_Ihre Aufgabe_
Ersetzen Sie im Artikel über Liebe im Lockdown „Valentinstag“ durch „Hochzeitstag“, und geben Sie den Abschnitt zwischen „Schwäbische Zeitung (Bad“ und „der Singles aus.“ einschließlich wieder.

_Vorliegender Text_

######

Schwäbische Zeitung (Bad Waldsee / Aulendorf)
Liebe im Lockdown – worauf es ankommt
Ravensburger Experten geben Tipps, wie Zweisamkeit in Krisenzeiten gelingt
- Ein romantisches Vier-gänge-menü im Lieblingsrestaurant fällt dieses Jahr aus. Der Valentinstag steht bekanntlich im Zeichen der Liebe. Um Zuneigung zu zeigen, gibt es viele Möglichkeiten, sagt die Ravensburger Paartherapeutin Iris Groß. Die Krisenzeit wirkt sich allerdings erheblich auf die Partnersuche der Singles aus.

######

_Angaben_

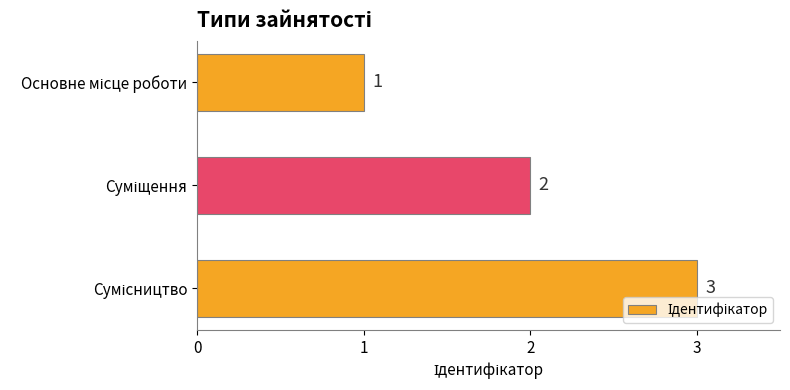

What is the sum of all values?

6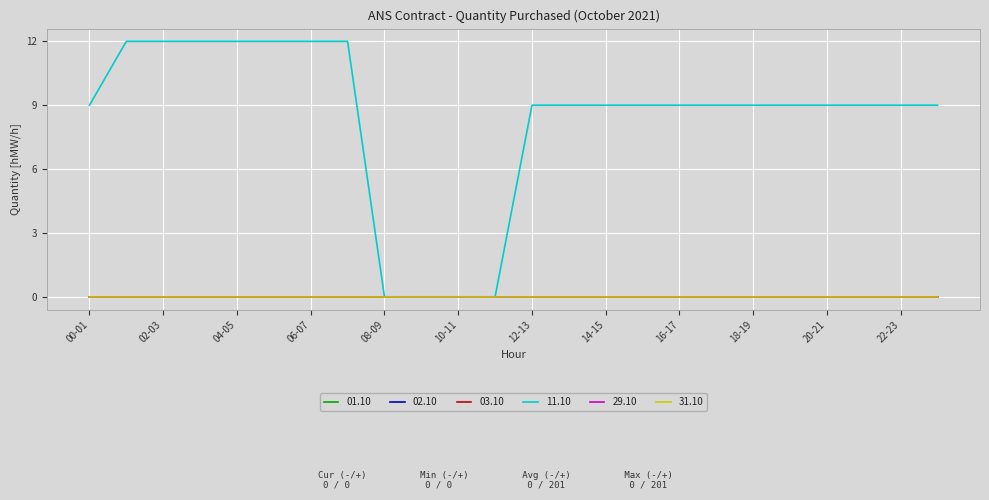

True or false: 29.10 and 03.10 intersect in this chart.

False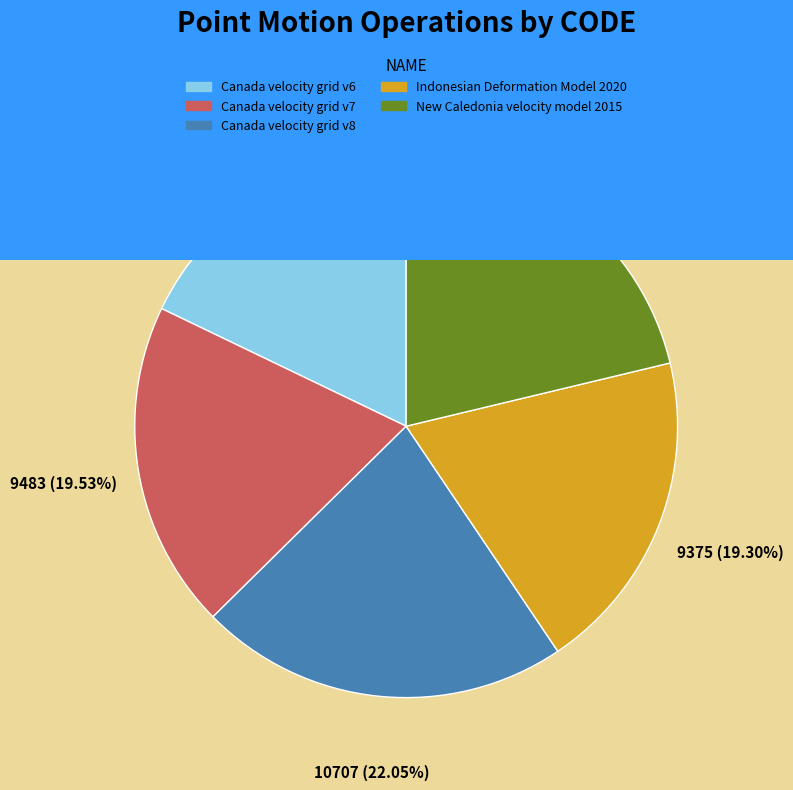

To the nearest percent, what is the difference between the Canada velocity grid v8 and New Caledonia velocity model 2015 slice percentages?

1%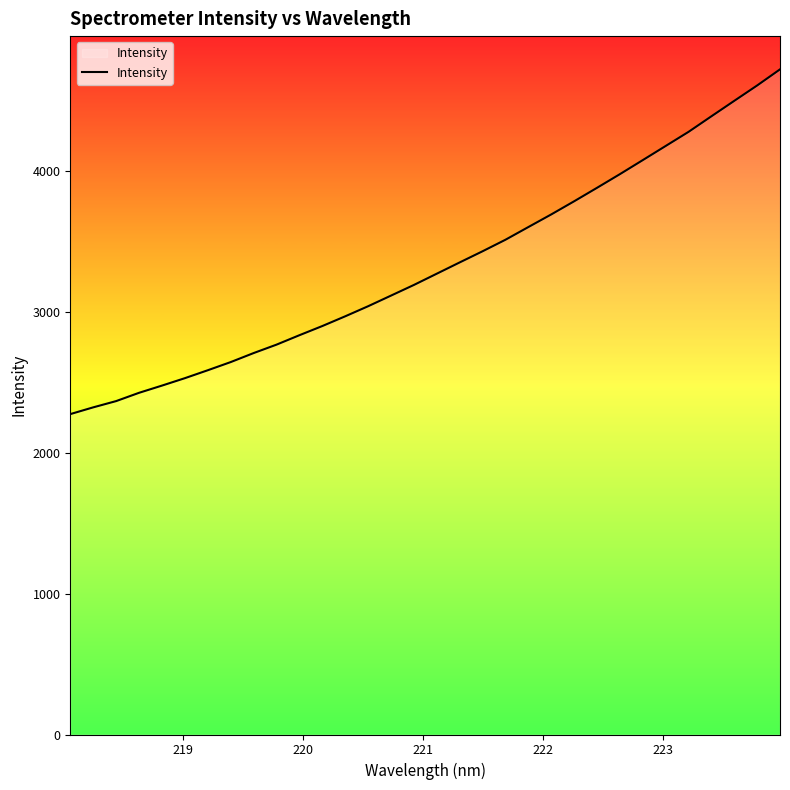

What is the minimum value shown in the chart?

2273.1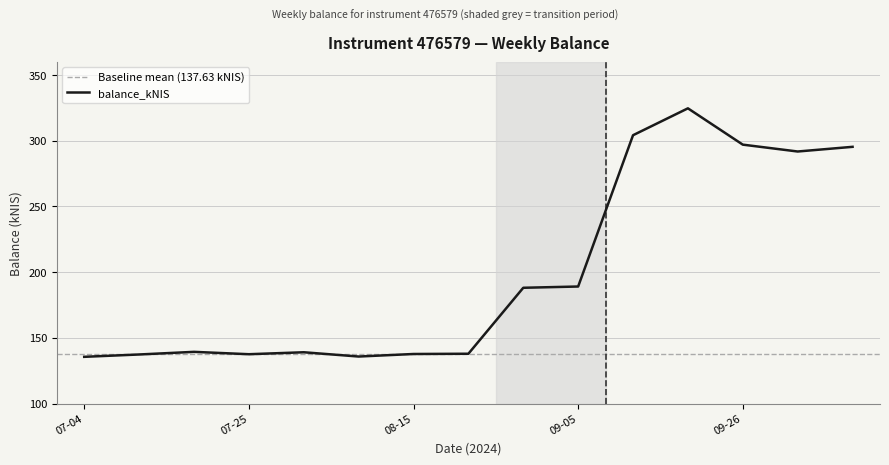

Is this an area chart (filled region under the line)?

No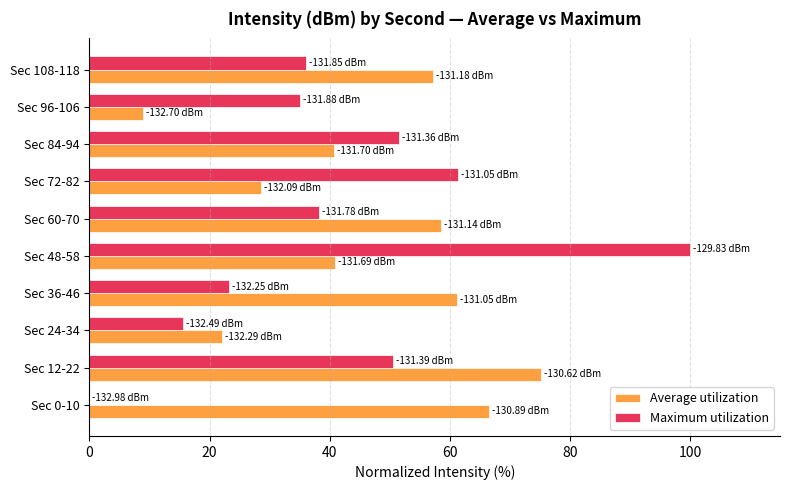

Which series changed the most between Sec 0-10 and Sec 60-70?

Maximum utilization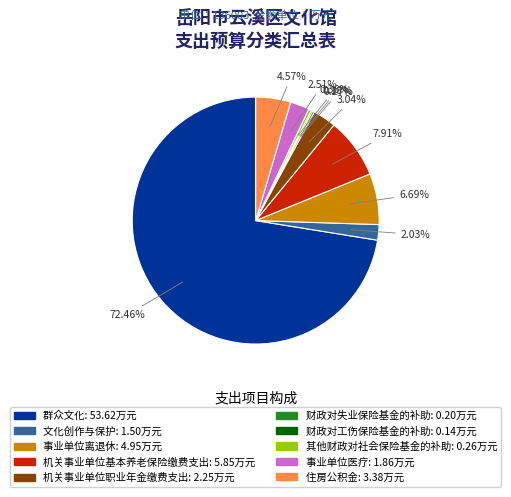

Is the sum of 文化创作与保护 and 群众文化 greater than half?

Yes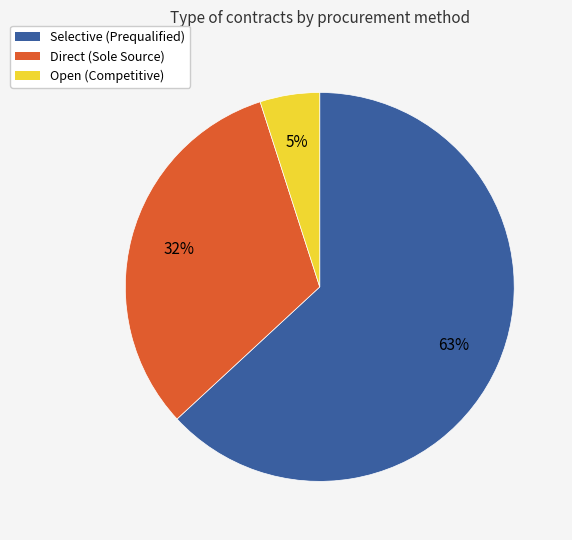

Does any single category account for the majority?

Yes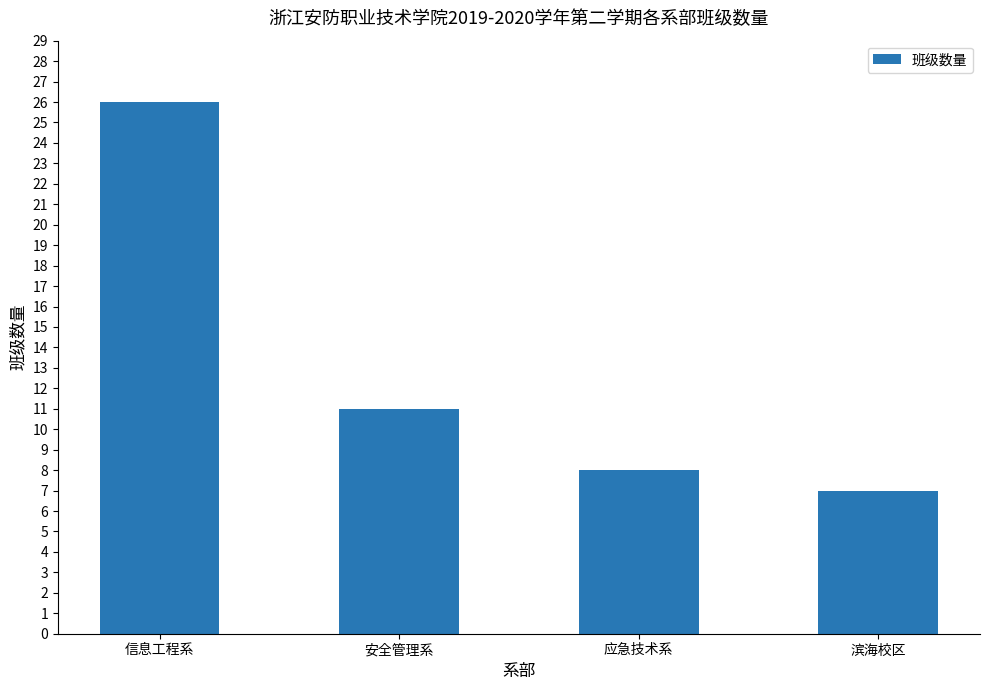

Approximately how many times larger is the value at 滨海校区 compared to 应急技术系?

0.9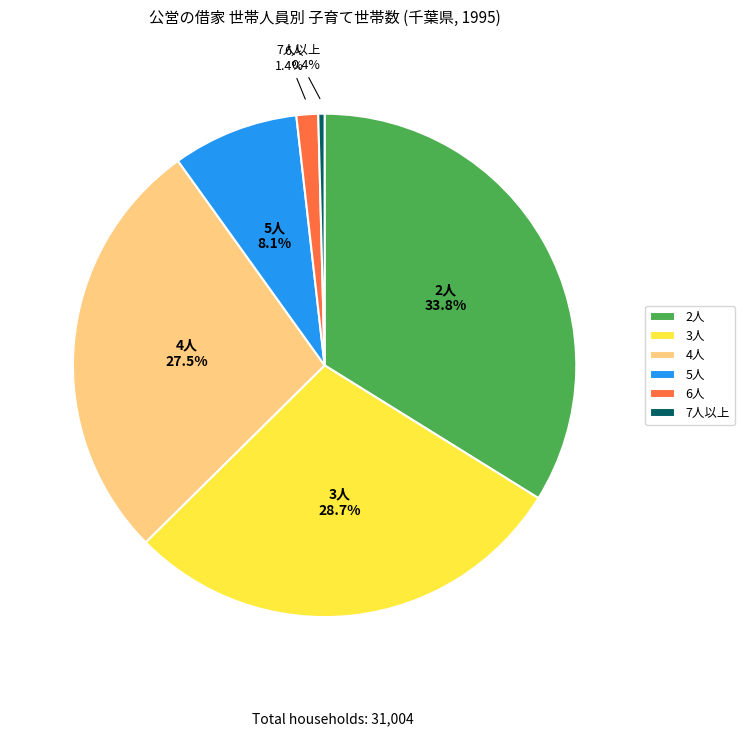

What is the smallest slice in the pie chart?

7人以上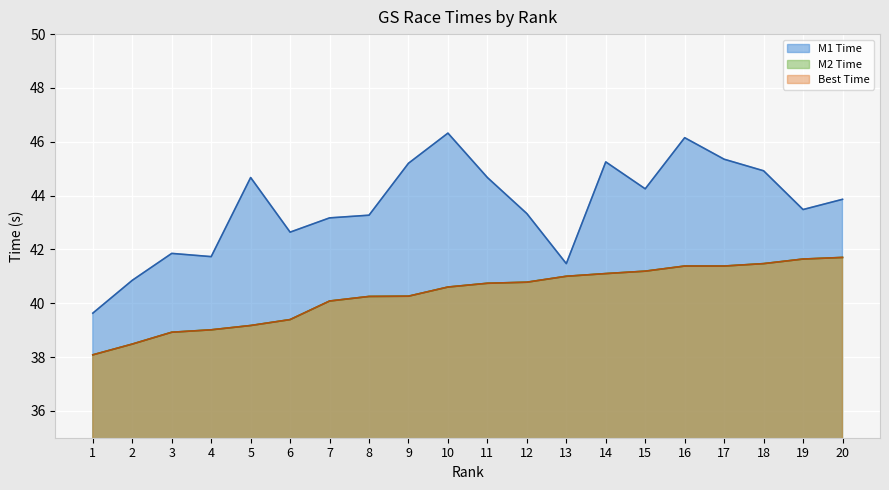

Is the value of Best Time at 6 greater than the value of M2 Time at 11?

No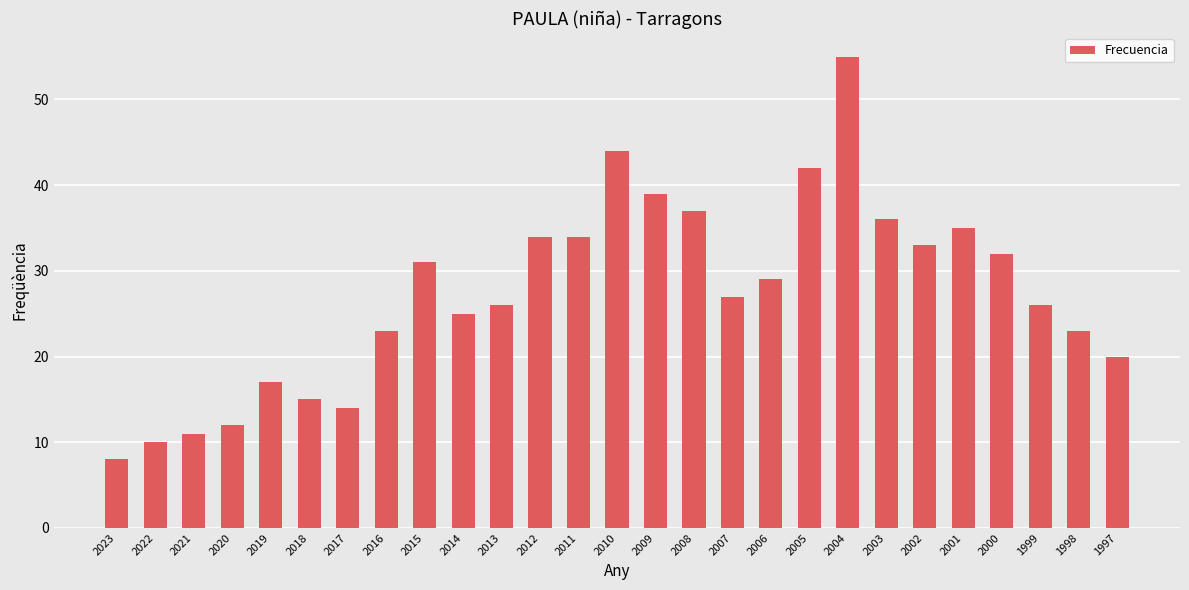

What is the difference between the maximum and minimum values?

47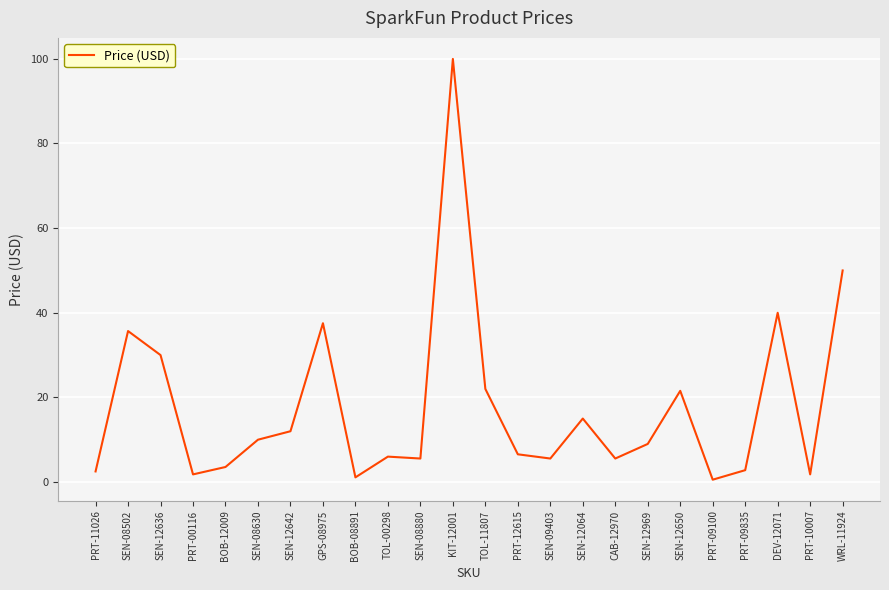

Which has a higher value, WRL-11924 or SEN-08880?

WRL-11924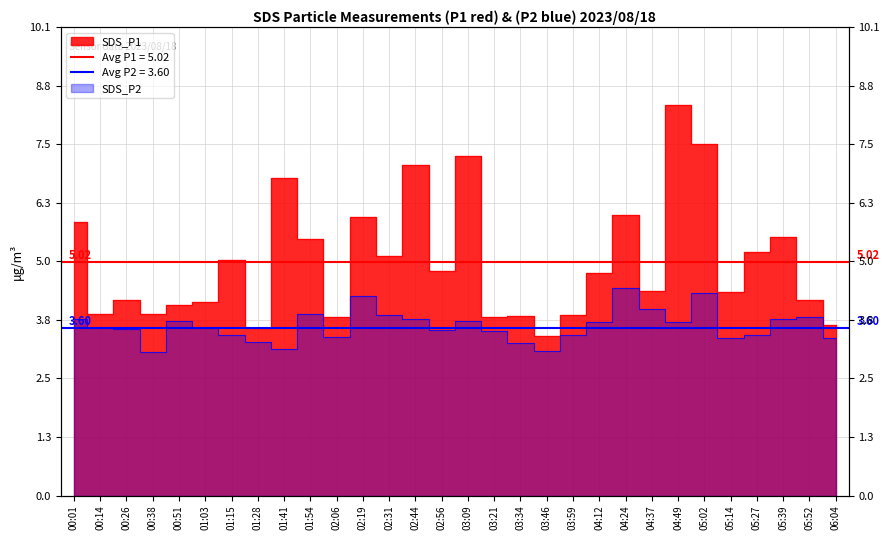

True or false: SDS_P2 and SDS_P1 intersect in this chart.

False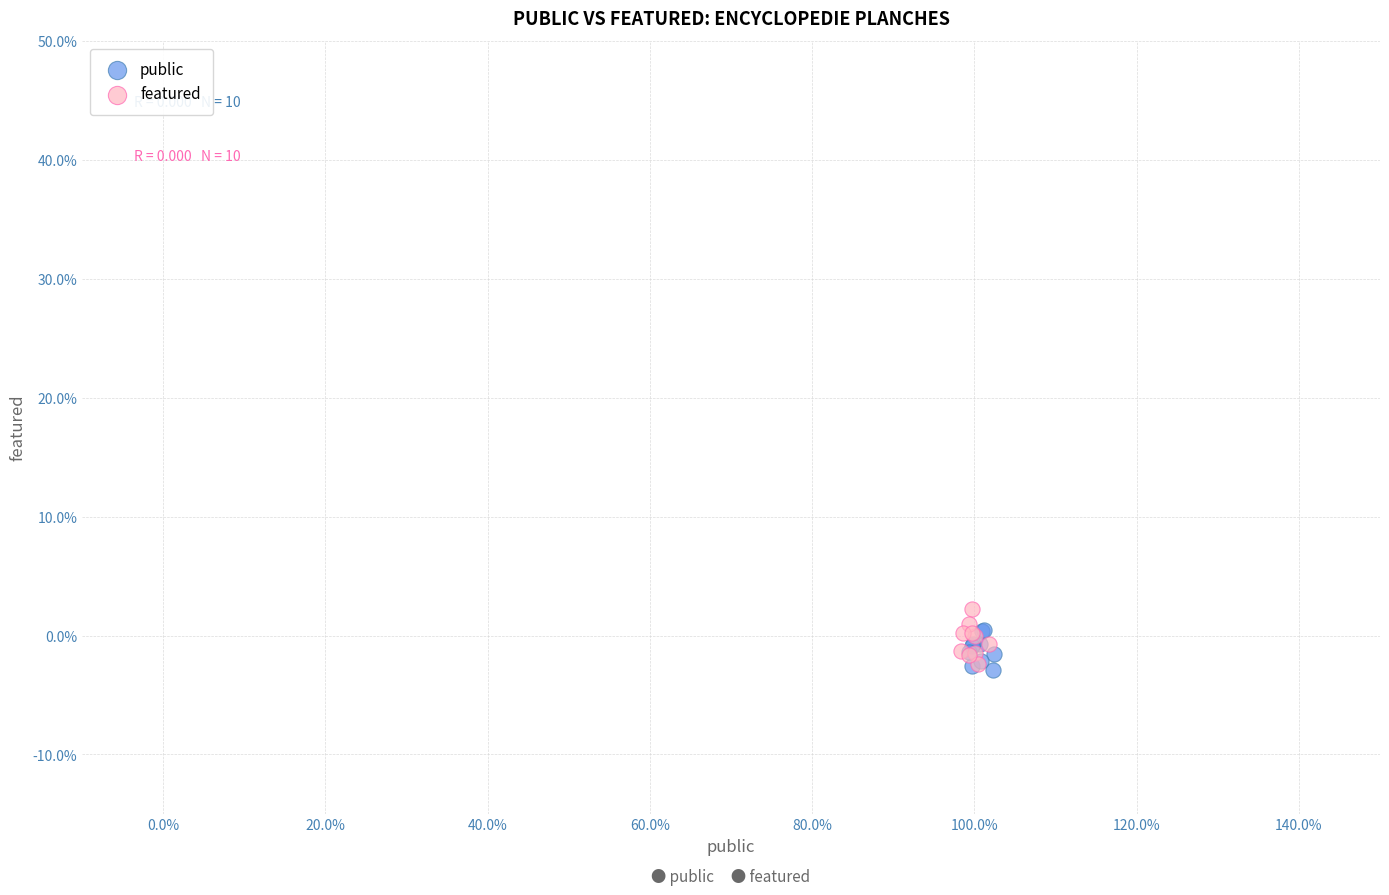

What are all the series names shown in the legend?

public, featured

######

_Lösung_
Schwäbische Zeitung (Bad Waldsee / Aulendorf)
Liebe im Lockdown – worauf es ankommt
Ravensburger Experten geben Tipps, wie Zweisamkeit in Krisenzeiten gelingt
- Ein romantisches Vier-gänge-menü im Lieblingsrestaurant fällt dieses Jahr aus. Der Hochzeitstag steht bekanntlich im Zeichen der Liebe. Um Zuneigung zu zeigen, gibt es viele Möglichkeiten, sagt die Ravensburger Paartherapeutin Iris Groß. Die Krisenzeit wirkt sich allerdings erheblich auf die Partnersuche der Singles aus.